El desembarco de Normandía supuso un antes y un después en el devenir de la II Guerra Mundial. Cuando nos separan setenta años de la madre de todas las batallas, las potencias aliadas han querido enfatizar en Francia –sobre las playas de arena blanca que en su día se tiñeron de sangre– la victoria de la democracia sobre el nazismo y el fascismo.
Bien es verdad que las tropas del III Reich estaban ya muy tocadas tras la contundente derrota sufrida en el frente ruso. Algunos historiadores, incluso, señalan que la denominada en clave ‘Operación Neptuno’ no fue sino un intento de frenar el avance del Ejército Rojo hasta el corazón de París y, también, de retomar el protagonismo de Occidente cuando la contienda comenzaba a ponerse de su lado.
El Día ‘D’ también entrañó para España un giro copernicano. Desde la primavera de 1944, a raíz de que el Eje Berlín-Roma comenzara a sufrir revés tras revés militar, el régimen franquista se vio en la obligación de cambiar de estrategia o, dicho de otro modo, de chaqueta. Un repaso a las hemerotecas de los periódicos españoles sería suficiente muestra para comprobar tan increíble permuta. En apenas un año, la dictadura pasó de colaborar militarmente con el fürher a lavarse las manos cuando EEUU o Reino Unido reclamaban a los países ‘neutrales’ la entrega de súbditos alemanes o pronazis.

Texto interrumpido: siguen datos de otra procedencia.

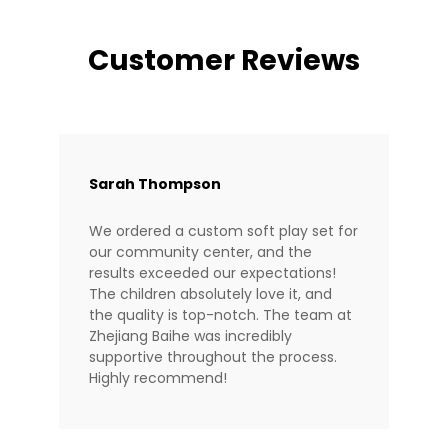
Customer Reviews
Sarah Thompson
We ordered a custom soft play set for
our community center, and the
results exceeded our expectations!
The children absolutely love it, and
the quality is top-notch. The team at
Zhejiang Baihe was incredibly
supportive throughout the process.
Highly recommend!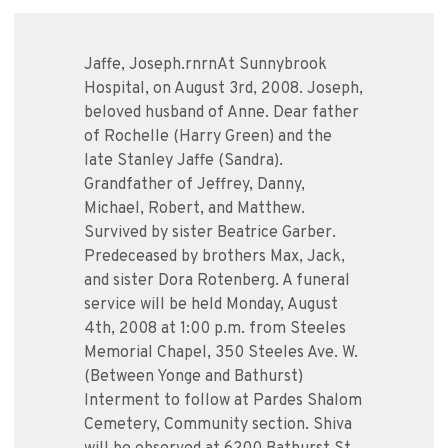
Jaffe, Joseph.rnrnAt Sunnybrook
Hospital, on August 3rd, 2008. Joseph,
beloved husband of Anne. Dear father
of Rochelle (Harry Green) and the
late Stanley Jaffe (Sandra).
Grandfather of Jeffrey, Danny,
Michael, Robert, and Matthew.
Survived by sister Beatrice Garber.
Predeceased by brothers Max, Jack,
and sister Dora Rotenberg. A funeral
service will be held Monday, August
4th, 2008 at 1:00 p.m. from Steeles
Memorial Chapel, 350 Steeles Ave. W.
(Between Yonge and Bathurst)
Interment to follow at Pardes Shalom
Cemetery, Community section. Shiva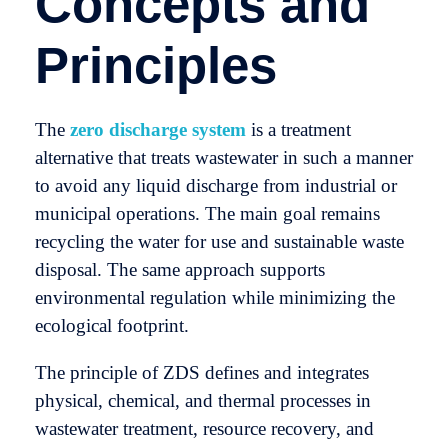
Concepts and
Principles
The
zero discharge system
is a treatment
alternative that treats wastewater in such a manner
to avoid any liquid discharge from industrial or
municipal operations. The main goal remains
recycling the water for use and sustainable waste
disposal. The same approach supports
environmental regulation while minimizing the
ecological footprint.
The principle of ZDS defines and integrates
physical, chemical, and thermal processes in
wastewater treatment, resource recovery, and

Todavía hay quien defiende que el caudillo evitó la entrada de España en la II Guerra Mundial tras la entrevista de Hendaya (23 de octubre de 1940). Nada más alejado de la realidad. Uno de los axiomas hagiográficos sobre los que se construyó el franquismo, se desmorona cuando hoy sabemos lo que Hitler, no sólo rechazó las condiciones del dictador español para entrar en la guerra sino que, además, días después confesó a Mussolini: «Prefiero que me saquen tres muelas antes de tener que aguantar otra vez nueve horas a Franco».